_STUDY QUESTIONS:_
1. Which symbols does the rigid-body rotation excerpt explicitly define, and what does it say each one stands for?
2. In the rigid-body rotation excerpt, write out the passage from "This first result" up to and including "a rigid body.".

_EXCERPT PROVIDED:_

-- Opening Marker --

Don't do that! http://www.google.com/search?client=safari&rls=en&q="Euler+angles+are+evil"&ie=UTF-8&oe=UTF-8".

This first result is covered in most upper-level mechanics course: The relationship between time derivative of a vector quantuty in a rotating versus non-rotating frame.

Suppose we have two reference frames that share the same origin but one has inertial axes while the other is rotating at some rate [itex]\vect \omega[/itex] with respect to this inertial frame. The time derivative of some vector quantity [itex]\vect q[/itex] depends on the observer's reference frame:

[tex]
\left(\frac {d\vect q}{dt}\right)_I =
\left(\frac {d\vect q}{dt}\right)_R + \vect \omega \times \vect q
[/tex]

This can be applied to the problem of rigid body rotational dynamics to get a tensor/vector based version of Euler's equations for a rigid body.

Let
[tex]
\begin{matrix}
\mathbf I &\text{\ be the inertia matrix for some body} \\
\vect \omega &\text{\ be the rotation rate of the body with respect to inertial}
\end{matrix}
[/tex]

where both [itex]\mathbf I[/itex] and [itex]\vect \omega[/itex] are represented in the coordinates of the rotating body (body frame coordinates).

-- Closing Marker --

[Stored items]
-- Opening Marker --

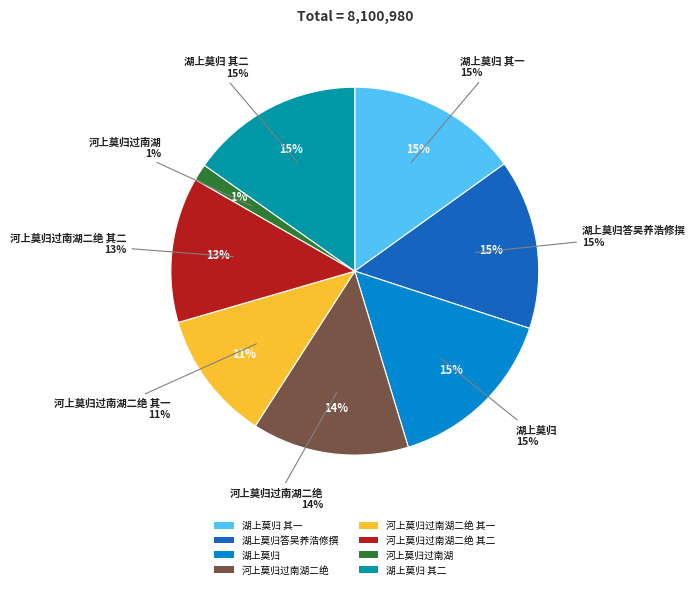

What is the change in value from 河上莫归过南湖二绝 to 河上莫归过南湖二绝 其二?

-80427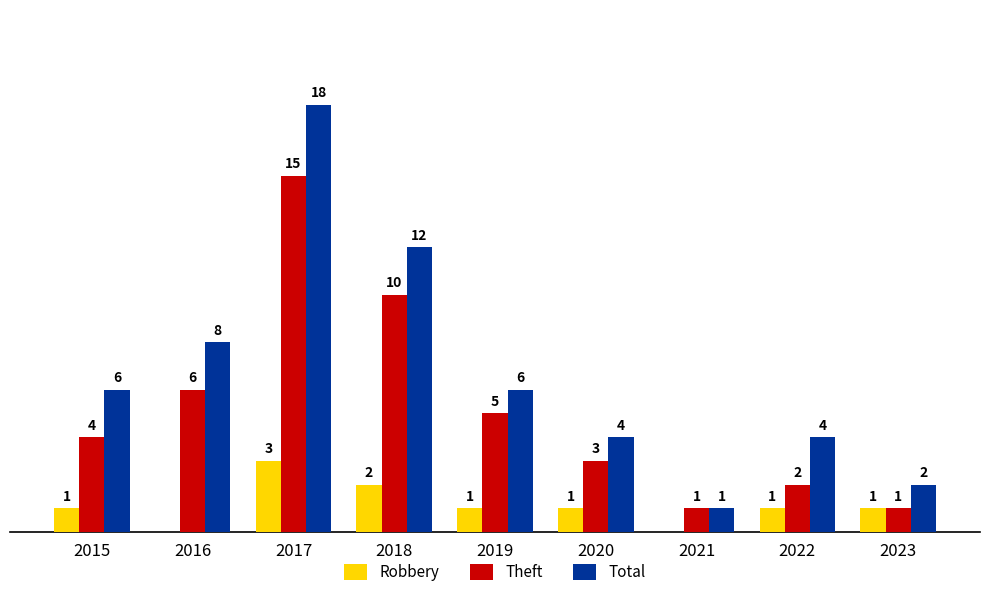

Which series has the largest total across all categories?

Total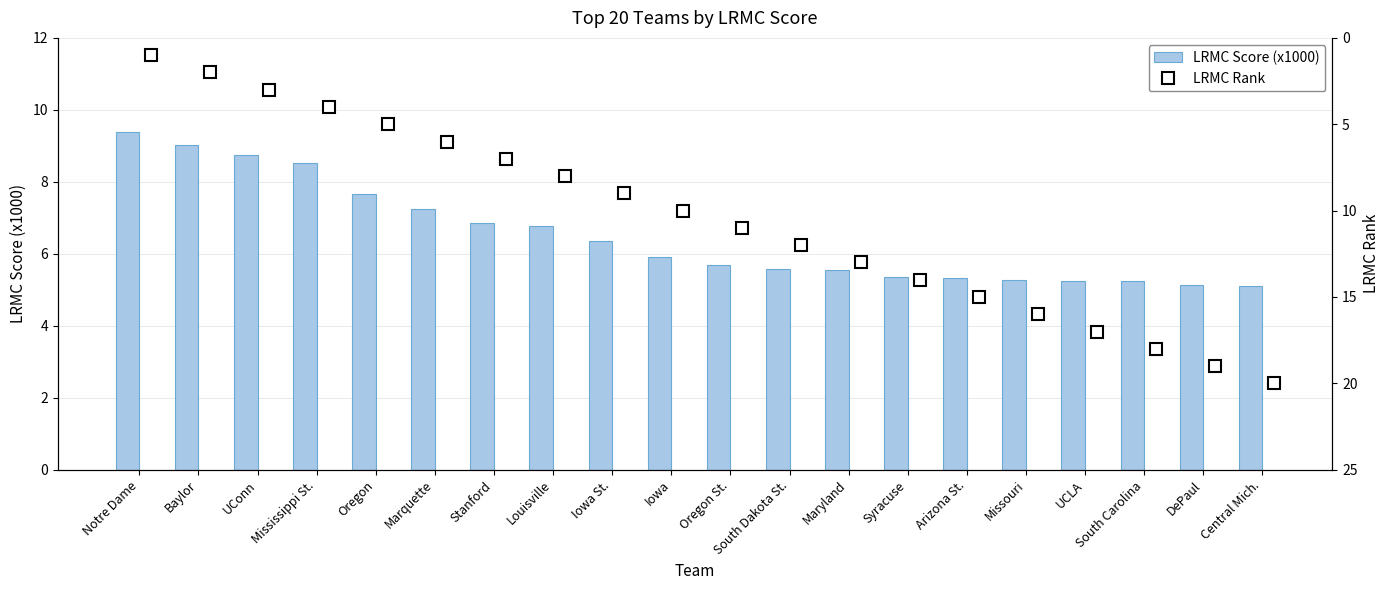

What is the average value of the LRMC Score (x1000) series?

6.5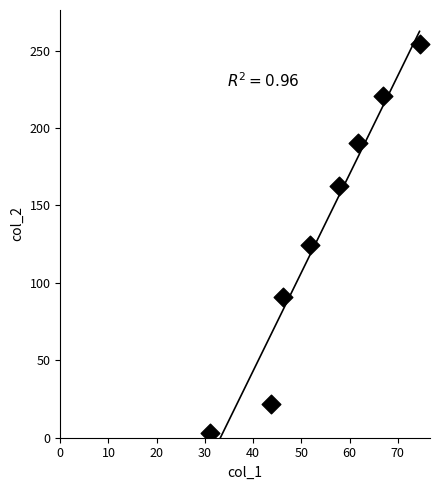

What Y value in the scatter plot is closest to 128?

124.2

-- Closing Marker --

_SOLUTIONS TO THE TASKS:_
1.
- ω: the rate at which one reference frame rotates with respect to the inertial frame, and later the rotation rate of the body with respect to inertial
- q: some vector quantity whose time derivative depends on the observer's reference frame
- I: the inertia matrix for some body

2.
This first result is covered in most upper-level mechanics course: The relationship between time derivative of a vector quantuty in a rotating versus non-rotating frame.

Suppose we have two reference frames that share the same origin but one has inertial axes while the other is rotating at some rate [itex]\vect \omega[/itex] with respect to this inertial frame. The time derivative of some vector quantity [itex]\vect q[/itex] depends on the observer's reference frame:

[tex]
\left(\frac {d\vect q}{dt}\right)_I =
\left(\frac {d\vect q}{dt}\right)_R + \vect \omega \times \vect q
[/tex]

This can be applied to the problem of rigid body rotational dynamics to get a tensor/vector based version of Euler's equations for a rigid body.